* Instructions for the task *
Only the lines from the one containing "33: (656, 571, 29.05)" through the one containing "45: (725, 237, 75.00)" should be printed, exactly as they appear below, with both ends included.

* Data provided *

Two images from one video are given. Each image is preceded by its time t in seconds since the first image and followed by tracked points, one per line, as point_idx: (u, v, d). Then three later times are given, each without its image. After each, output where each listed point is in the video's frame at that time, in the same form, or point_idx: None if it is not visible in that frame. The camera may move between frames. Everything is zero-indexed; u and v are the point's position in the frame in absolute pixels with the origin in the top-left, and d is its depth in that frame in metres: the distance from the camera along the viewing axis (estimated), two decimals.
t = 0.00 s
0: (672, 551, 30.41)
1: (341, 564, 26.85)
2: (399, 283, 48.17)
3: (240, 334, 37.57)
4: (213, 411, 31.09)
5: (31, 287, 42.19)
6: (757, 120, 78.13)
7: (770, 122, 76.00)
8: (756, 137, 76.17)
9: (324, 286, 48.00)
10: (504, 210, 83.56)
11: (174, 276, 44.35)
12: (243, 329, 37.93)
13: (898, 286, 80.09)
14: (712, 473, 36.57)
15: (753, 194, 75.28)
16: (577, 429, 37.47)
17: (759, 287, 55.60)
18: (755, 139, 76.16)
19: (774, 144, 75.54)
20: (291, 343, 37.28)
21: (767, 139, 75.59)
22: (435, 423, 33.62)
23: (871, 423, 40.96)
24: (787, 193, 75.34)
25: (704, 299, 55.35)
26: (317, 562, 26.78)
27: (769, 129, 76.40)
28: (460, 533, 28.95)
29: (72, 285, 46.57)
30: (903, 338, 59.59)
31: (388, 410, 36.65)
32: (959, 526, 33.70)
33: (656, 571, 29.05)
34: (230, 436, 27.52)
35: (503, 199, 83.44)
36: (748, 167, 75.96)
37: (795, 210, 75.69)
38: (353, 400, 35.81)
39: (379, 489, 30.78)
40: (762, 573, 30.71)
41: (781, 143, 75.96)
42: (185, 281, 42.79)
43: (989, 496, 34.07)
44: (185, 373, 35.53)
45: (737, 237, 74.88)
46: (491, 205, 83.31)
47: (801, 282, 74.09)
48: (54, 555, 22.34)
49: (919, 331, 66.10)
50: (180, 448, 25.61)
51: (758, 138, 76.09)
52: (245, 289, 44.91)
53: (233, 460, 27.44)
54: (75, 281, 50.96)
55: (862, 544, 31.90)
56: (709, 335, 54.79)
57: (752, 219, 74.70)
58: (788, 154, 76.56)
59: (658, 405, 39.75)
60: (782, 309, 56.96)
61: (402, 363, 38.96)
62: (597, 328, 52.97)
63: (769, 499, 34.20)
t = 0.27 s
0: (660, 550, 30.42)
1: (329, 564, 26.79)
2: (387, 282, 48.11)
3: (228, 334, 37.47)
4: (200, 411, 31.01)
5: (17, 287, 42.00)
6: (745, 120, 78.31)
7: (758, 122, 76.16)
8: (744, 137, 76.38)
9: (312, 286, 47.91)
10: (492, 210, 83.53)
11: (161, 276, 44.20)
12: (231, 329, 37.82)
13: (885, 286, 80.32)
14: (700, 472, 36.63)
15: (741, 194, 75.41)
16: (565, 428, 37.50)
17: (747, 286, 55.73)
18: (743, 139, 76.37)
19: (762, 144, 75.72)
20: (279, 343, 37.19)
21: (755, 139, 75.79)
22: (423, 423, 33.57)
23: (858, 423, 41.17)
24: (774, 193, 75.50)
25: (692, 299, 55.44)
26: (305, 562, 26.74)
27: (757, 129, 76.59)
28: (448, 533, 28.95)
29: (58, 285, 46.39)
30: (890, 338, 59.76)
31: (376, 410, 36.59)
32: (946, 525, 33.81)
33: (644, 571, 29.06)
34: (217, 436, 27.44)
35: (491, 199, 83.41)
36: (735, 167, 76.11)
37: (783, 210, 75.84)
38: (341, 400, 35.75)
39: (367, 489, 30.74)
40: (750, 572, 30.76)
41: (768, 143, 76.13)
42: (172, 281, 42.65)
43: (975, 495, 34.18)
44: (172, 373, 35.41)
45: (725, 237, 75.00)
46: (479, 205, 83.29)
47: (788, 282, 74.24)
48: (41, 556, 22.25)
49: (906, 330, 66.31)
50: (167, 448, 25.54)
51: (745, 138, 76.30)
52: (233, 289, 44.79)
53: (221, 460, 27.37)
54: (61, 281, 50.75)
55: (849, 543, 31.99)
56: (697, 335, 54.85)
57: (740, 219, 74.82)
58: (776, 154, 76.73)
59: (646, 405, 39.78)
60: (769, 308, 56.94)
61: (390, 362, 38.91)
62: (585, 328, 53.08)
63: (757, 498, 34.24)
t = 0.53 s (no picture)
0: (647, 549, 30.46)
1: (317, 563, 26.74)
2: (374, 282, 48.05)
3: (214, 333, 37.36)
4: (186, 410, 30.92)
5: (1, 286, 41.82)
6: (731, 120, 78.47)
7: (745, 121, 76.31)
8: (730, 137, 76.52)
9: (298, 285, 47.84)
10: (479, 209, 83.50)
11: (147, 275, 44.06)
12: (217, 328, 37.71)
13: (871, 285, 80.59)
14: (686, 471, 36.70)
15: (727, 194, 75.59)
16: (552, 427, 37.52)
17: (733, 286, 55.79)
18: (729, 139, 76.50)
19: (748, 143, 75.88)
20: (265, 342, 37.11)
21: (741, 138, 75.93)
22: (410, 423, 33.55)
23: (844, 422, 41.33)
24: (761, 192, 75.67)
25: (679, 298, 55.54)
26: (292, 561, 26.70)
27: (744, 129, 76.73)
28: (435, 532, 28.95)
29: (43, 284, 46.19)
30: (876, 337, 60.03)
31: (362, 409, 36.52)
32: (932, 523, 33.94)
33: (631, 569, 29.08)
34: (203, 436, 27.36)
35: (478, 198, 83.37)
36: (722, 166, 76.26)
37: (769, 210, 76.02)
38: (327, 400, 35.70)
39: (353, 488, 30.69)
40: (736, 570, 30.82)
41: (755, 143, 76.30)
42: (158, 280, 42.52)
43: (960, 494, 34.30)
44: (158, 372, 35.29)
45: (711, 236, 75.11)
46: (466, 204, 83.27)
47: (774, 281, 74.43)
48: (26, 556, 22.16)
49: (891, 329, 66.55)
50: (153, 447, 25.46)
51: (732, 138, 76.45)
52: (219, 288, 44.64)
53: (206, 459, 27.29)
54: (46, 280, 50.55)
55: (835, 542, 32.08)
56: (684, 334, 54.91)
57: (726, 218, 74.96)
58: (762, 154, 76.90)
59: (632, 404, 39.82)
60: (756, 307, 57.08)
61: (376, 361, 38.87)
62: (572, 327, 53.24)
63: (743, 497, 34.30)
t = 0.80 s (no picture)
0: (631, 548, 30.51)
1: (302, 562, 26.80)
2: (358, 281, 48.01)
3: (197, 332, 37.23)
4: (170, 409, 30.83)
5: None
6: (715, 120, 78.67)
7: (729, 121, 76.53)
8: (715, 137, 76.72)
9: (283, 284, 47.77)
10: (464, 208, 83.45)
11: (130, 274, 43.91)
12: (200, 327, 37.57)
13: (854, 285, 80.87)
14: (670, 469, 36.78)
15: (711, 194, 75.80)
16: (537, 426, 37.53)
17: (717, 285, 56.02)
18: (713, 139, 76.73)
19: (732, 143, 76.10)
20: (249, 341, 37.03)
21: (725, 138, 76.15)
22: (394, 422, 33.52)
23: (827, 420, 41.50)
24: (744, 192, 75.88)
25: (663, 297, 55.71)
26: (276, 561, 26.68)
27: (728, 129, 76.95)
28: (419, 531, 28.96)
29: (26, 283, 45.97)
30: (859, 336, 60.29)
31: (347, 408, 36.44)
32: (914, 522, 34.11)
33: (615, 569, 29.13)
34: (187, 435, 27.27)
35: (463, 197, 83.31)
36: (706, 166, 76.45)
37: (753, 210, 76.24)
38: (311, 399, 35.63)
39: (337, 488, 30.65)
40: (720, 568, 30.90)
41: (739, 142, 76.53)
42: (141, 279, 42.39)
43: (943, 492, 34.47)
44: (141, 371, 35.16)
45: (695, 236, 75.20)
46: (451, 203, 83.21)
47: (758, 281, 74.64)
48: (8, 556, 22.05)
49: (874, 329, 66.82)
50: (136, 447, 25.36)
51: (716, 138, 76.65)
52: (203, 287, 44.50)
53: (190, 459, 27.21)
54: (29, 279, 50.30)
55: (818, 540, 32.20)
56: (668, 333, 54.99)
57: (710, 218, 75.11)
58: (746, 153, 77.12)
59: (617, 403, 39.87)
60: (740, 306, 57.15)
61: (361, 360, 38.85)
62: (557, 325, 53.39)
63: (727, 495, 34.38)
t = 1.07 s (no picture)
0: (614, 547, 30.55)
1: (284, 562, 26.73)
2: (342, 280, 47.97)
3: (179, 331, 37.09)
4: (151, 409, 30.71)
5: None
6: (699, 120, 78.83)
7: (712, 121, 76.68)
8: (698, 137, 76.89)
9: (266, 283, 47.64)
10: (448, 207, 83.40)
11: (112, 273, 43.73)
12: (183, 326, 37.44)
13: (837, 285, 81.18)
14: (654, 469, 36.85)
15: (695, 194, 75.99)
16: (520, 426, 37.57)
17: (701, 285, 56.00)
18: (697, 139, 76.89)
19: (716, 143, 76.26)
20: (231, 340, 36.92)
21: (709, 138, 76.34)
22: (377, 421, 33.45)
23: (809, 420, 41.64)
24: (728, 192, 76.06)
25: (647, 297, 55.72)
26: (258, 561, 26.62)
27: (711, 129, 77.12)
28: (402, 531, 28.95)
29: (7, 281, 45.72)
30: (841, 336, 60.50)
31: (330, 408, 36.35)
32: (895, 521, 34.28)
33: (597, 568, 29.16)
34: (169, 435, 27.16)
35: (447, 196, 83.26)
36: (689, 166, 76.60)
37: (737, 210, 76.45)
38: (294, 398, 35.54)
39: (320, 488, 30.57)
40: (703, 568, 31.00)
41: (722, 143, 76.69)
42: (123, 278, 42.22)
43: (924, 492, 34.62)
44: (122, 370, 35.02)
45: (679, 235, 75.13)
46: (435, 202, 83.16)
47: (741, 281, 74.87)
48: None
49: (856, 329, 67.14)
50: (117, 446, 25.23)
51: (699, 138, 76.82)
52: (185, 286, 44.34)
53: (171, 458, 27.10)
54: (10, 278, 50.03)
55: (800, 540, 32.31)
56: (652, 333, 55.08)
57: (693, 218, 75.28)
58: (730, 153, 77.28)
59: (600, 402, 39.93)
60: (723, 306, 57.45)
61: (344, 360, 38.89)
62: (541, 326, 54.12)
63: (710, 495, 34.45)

* Result *
33: (656, 571, 29.05)
34: (230, 436, 27.52)
35: (503, 199, 83.44)
36: (748, 167, 75.96)
37: (795, 210, 75.69)
38: (353, 400, 35.81)
39: (379, 489, 30.78)
40: (762, 573, 30.71)
41: (781, 143, 75.96)
42: (185, 281, 42.79)
43: (989, 496, 34.07)
44: (185, 373, 35.53)
45: (737, 237, 74.88)
46: (491, 205, 83.31)
47: (801, 282, 74.09)
48: (54, 555, 22.34)
49: (919, 331, 66.10)
50: (180, 448, 25.61)
51: (758, 138, 76.09)
52: (245, 289, 44.91)
53: (233, 460, 27.44)
54: (75, 281, 50.96)
55: (862, 544, 31.90)
56: (709, 335, 54.79)
57: (752, 219, 74.70)
58: (788, 154, 76.56)
59: (658, 405, 39.75)
60: (782, 309, 56.96)
61: (402, 363, 38.96)
62: (597, 328, 52.97)
63: (769, 499, 34.20)
t = 0.27 s
0: (660, 550, 30.42)
1: (329, 564, 26.79)
2: (387, 282, 48.11)
3: (228, 334, 37.47)
4: (200, 411, 31.01)
5: (17, 287, 42.00)
6: (745, 120, 78.31)
7: (758, 122, 76.16)
8: (744, 137, 76.38)
9: (312, 286, 47.91)
10: (492, 210, 83.53)
11: (161, 276, 44.20)
12: (231, 329, 37.82)
13: (885, 286, 80.32)
14: (700, 472, 36.63)
15: (741, 194, 75.41)
16: (565, 428, 37.50)
17: (747, 286, 55.73)
18: (743, 139, 76.37)
19: (762, 144, 75.72)
20: (279, 343, 37.19)
21: (755, 139, 75.79)
22: (423, 423, 33.57)
23: (858, 423, 41.17)
24: (774, 193, 75.50)
25: (692, 299, 55.44)
26: (305, 562, 26.74)
27: (757, 129, 76.59)
28: (448, 533, 28.95)
29: (58, 285, 46.39)
30: (890, 338, 59.76)
31: (376, 410, 36.59)
32: (946, 525, 33.81)
33: (644, 571, 29.06)
34: (217, 436, 27.44)
35: (491, 199, 83.41)
36: (735, 167, 76.11)
37: (783, 210, 75.84)
38: (341, 400, 35.75)
39: (367, 489, 30.74)
40: (750, 572, 30.76)
41: (768, 143, 76.13)
42: (172, 281, 42.65)
43: (975, 495, 34.18)
44: (172, 373, 35.41)
45: (725, 237, 75.00)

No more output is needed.